Quickly she learned that criminal law was a narrow field and she expanded her area of interest, such as family law, corporate, business law, wills, and estate law. She says, "Legal Research was invaluable!" She was at home in the Law Library. Other great classes were those in computer skills, such as the Microsoft Suite classes.
She describes her internship, "Working in an attorney's office is extremely fast paced with many interruptions. New clients come in, cases you are working on develop problems or changes that must be attended to immediately, then you must return to the place you left off and start again!"
Words of advice? She says, "Stay informed and updated. Join any of the paralegal associations in the area such as Oregon Paralegal Association (OPA)."

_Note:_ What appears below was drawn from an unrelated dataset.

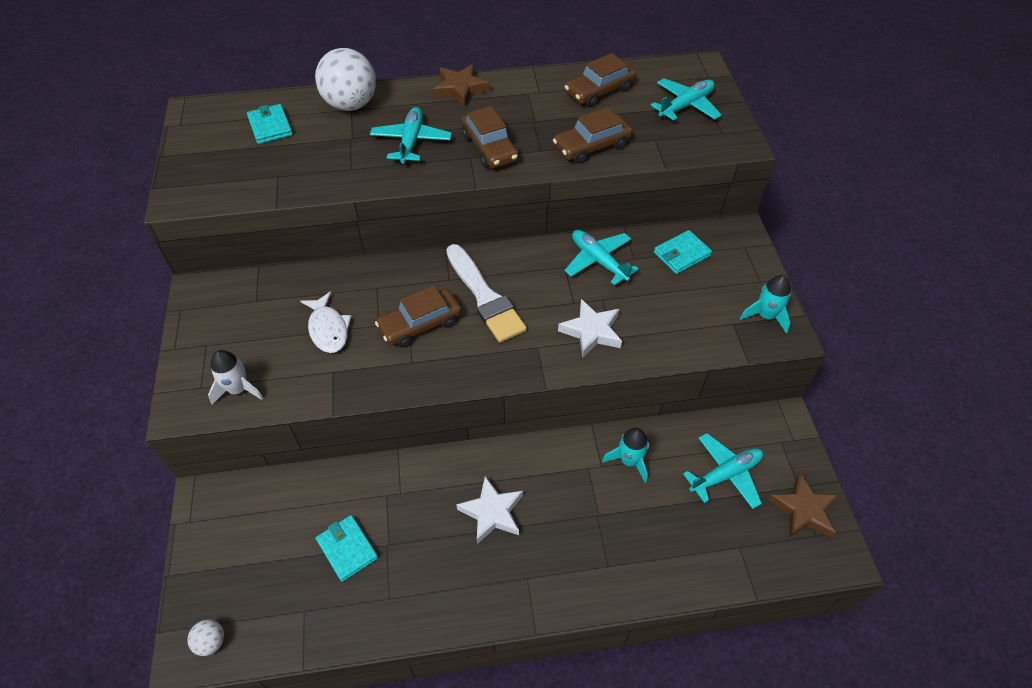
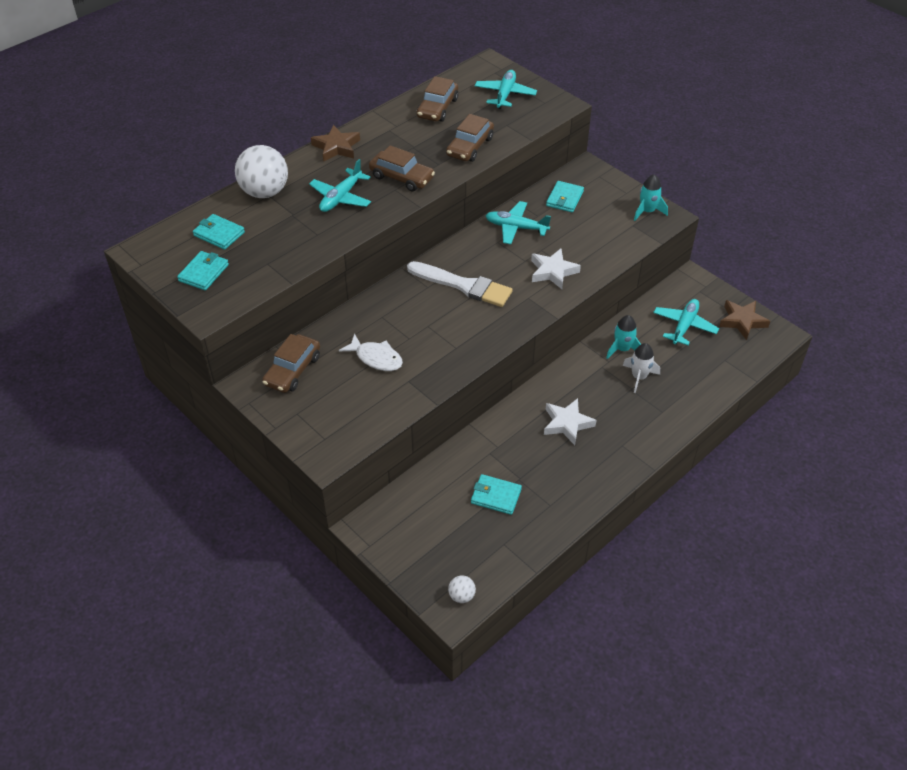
camera: 35 degrees left, 5 degrees down
white rocket [208,350,263,405] -> white rocket moved to [623,343,660,393]
turquoise plane [370,107,452,164] -> turquoise plane turned 120 degrees counterclockwise [309,159,371,212]
brown car [375,285,462,347] -> brown car moved to [262,334,320,393]
none -> turquoise wallet [177,251,229,290]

Angela's Story: After a layoff, she returned to school for a career change. Wishing to make a difference in lives of families, she enrolled in Clark College's Paralegal classes to ultimately work in a Family Law practice. Her favorite classes gave her experience drafting court documents, investigating an accident scene and more. In fact, she opted for two Internships to give her more experience! In that role as intern, she was able to assist law office attorneys and staff to investigate client cases in bankruptcy, insurance claims, dependency, and criminal. She says, "I've learned that the attorneys help clients see the consequences they are going to going to face. They let them make their own decisions and advise them on what will happen, but ultimately it is their own decision."
As part of his courses, Dmitriy also participated in the Paralegal Program's class field trips and extra credit opportunities, such as the trip to visit the Supreme Court of Washington. "When we arrived, we went to the Washington State Legislative Building and our tour guide showed us the different rooms where the House of Representatives and Senators sat during meetings. Afterwards, we met two of the Justices and heard their stories from how they were raised, their education and current issues. It was a great experience because we got the chance to interact with our classmates and see things in real life that we had been reading in books or learning in class," Dmitriy said.

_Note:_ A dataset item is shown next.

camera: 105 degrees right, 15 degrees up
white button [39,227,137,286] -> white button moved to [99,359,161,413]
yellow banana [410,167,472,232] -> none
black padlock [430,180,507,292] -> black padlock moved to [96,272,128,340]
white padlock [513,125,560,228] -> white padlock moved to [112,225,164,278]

Bruce's Story: Working full-time and going to college, Bruce learned quickly the skills
of time management. Indeed, when he came to the end of this Paralegal program, he
started his internship requirements in addition to his work. Yet, he produced quality
work according to his my supervising attorney. Bruce said, "The first few assignments
were relatively easy, but as time progressed some got more difficult, because it had
to do with an area of law that I had not learned about."
Bruce's internship dealt with personal injury and subrogation cases. "I took pride in doing the very best I could," he said.
His internship at a large, national law firm with its offices in Portland/Vancouver gave him vital hands-on experience with law office management software, job-shadowing attorneys, and more. As an example of how his course-work at Clark helped him, Bruce said, "My Computer Research in Law course was very helpful when one of the staff and I used a few different websites, including the website for the Washington Secretary of State, to determine the correct name of the executive of a company involved in the firm's litigation caseload."
When one of his Clark professors recently received an appointment to Clark County Superior Court Judge, former Professor Greg Gonzales, Bruce remarked, "He still calls me Bruce, but now I call him Judge."
Ilya's family came to America in 1997. As a first generation immigrant, Ilya discovered at 16 years of age he had a calling for law and working in a legal based setting. Two years later, he decided to start at Clark College's Paralegal Program, hopefully to pursue his dream of being an attorney after leaving Clark. "I began to grow immense respect for my professors and the people I had come across. I then realized that I wanted to work in the legal world as a Criminal Defense Attorney," Ilya said. Ilya enjoyed various law courses which utilized multiple hands-on projects and activities for the class.
Ilya's internship in Portland gave him a chance under the direction of his supervising attorney to meet with clients and create a new understanding of attorney/client trust and professionalism. Such experience confirmed his desire to one day succeed as a Criminal Defense Attorney.